• Pagina
La paura di essere fraintesi, di essere considerati “immaturi”, “problematici e ribelli” o “poco spirituali” soffoca ogni possibilità di onesto discernimento. Questo non è solo ingiusto: è profondamente anti-evangelico. Gesù non ha mai condannato il dubbio sincero.

Lui camminava con loro. Accompagnava chi non capiva, senza esigere una cieca lealtà, ma invitandolo a guardare più in profondità.

Chi è dunque capace di ascoltare, senza esitazione, qualunque cosa gli venga detta, senza giudizio, affinché quella persona possa crescere senza ferite e nella verità?

4. Il silenzio non è sempre una virtù

In molte comunità regna un silenzio che non è frutto di contemplazione, ma di paura. Un silenzio che nasconde domande senza risposta, ferite che non guariscono e decisioni vocazionali prese più per inerzia che per convinzione. Restiamo in silenzio per mantenere una pace che non libera, ma piuttosto evita i conflitti e nasconde le ferite.

Le statistiche lo confermano: molti di coloro che hanno fatto la professione perpetua avevano già perso la speranza molto tempo prima, ma non osavano parlare. Come possono sostenere il radicalismo evangelico se non sono stati capaci di vivere nella verità?

Il silenzio di chi soffre in segreto non è una virtù; è un segnale d’allarme. E nessuna fedeltà è possibile se non nasce dalla libertà e dalla verità.

5. Creare spazi di verità

Le congregazioni che sopravviveranno non saranno le più numerose, ma le più autentiche; quelle che si sentono veramente vicine alle loro sorelle e si lasciano toccare dalle loro ferite e dalle loro gioie.

• Compiti da svolgere
1. Ricopia dal testo sul silenzio nelle comunità religiose il passo da "La paura di" a "ferite e nella verità?".
2. Elenca le etichette che, nel testo sul silenzio nelle comunità religiose, compaiono tra virgolette.
3. Prosegui il testo sul silenzio nelle comunità religiose a partire dalla sua ultima frase.
Il materiale non ha alcun ruolo in questo lavoro.

• Dati mostrati
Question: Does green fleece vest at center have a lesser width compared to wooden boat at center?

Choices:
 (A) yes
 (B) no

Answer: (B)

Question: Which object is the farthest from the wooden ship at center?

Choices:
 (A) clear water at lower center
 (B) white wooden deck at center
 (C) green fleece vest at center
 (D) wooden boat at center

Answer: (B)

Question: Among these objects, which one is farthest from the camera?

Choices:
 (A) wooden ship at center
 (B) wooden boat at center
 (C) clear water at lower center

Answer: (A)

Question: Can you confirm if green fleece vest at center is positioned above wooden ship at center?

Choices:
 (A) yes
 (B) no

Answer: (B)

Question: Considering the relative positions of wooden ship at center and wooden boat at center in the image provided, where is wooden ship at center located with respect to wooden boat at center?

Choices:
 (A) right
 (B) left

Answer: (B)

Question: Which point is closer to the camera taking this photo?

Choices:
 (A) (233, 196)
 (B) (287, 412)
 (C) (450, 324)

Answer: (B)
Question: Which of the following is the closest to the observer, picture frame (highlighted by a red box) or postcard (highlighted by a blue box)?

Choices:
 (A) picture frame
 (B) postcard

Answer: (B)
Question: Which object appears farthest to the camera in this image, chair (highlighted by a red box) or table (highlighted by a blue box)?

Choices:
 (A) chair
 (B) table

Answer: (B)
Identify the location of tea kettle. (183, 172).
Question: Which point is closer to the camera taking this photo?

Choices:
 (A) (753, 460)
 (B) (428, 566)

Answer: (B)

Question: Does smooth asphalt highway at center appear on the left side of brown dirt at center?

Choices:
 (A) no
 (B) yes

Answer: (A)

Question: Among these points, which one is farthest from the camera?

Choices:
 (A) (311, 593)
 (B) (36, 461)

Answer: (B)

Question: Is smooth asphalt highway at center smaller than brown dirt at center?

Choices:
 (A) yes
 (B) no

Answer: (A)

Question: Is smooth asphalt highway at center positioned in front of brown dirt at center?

• Risultati per compito
1.
La paura di essere fraintesi, di essere considerati “immaturi”, “problematici e ribelli” o “poco spirituali” soffoca ogni possibilità di onesto discernimento. Questo non è solo ingiusto: è profondamente anti-evangelico. Gesù non ha mai condannato il dubbio sincero.

Lui camminava con loro. Accompagnava chi non capiva, senza esigere una cieca lealtà, ma invitandolo a guardare più in profondità.

Chi è dunque capace di ascoltare, senza esitazione, qualunque cosa gli venga detta, senza giudizio, affinché quella persona possa crescere senza ferite e nella verità?

2. immaturi; problematici e ribelli; poco spirituali

3.
Quelle che osano creare spazi di ascolto fraterno, discernimento comunitario e accompagnamento olistico.

Quelle che smettono di misurare la formazione in base agli anni di età o ai libri letti e iniziano ad apprezzare la crescita interiore, la libertà e la gioia del servizio.

Congregazioni libere da pregiudizi e invidie, dove si può parlare sinceramente, condividere e vivere la consacrazione nello stile di chi si è, non di ciò che ci si aspetta che si pretenda di essere.

Una comunità veramente fraterna non teme la verità e apre la strada. E un processo formativo maturo non cerca di formare cloni, ma persone che, sulla base della loro storia concreta, osano donare la propria vita, liberamente e consapevolmente.

6. La professione perpetua non dovrebbe essere una via di fuga

C’è chi professa in perpetuo perché sente di non poter tornare indietro, perché non vuole “fallire” o perché non vede altra alternativa.

Questo non onora né il carisma né la persona. La professione perpetua ha senso solo se è espressione di completa libertà, di una profonda esperienza di amore per Cristo, di una comunione viva con la comunità.

Come diceva Sant’Agostino: “Ama e fa’ ciò che vuoi”. Ma questo amore non può essere imposto, forzato o manipolato; deve essere illuminato, coltivato e accompagnato.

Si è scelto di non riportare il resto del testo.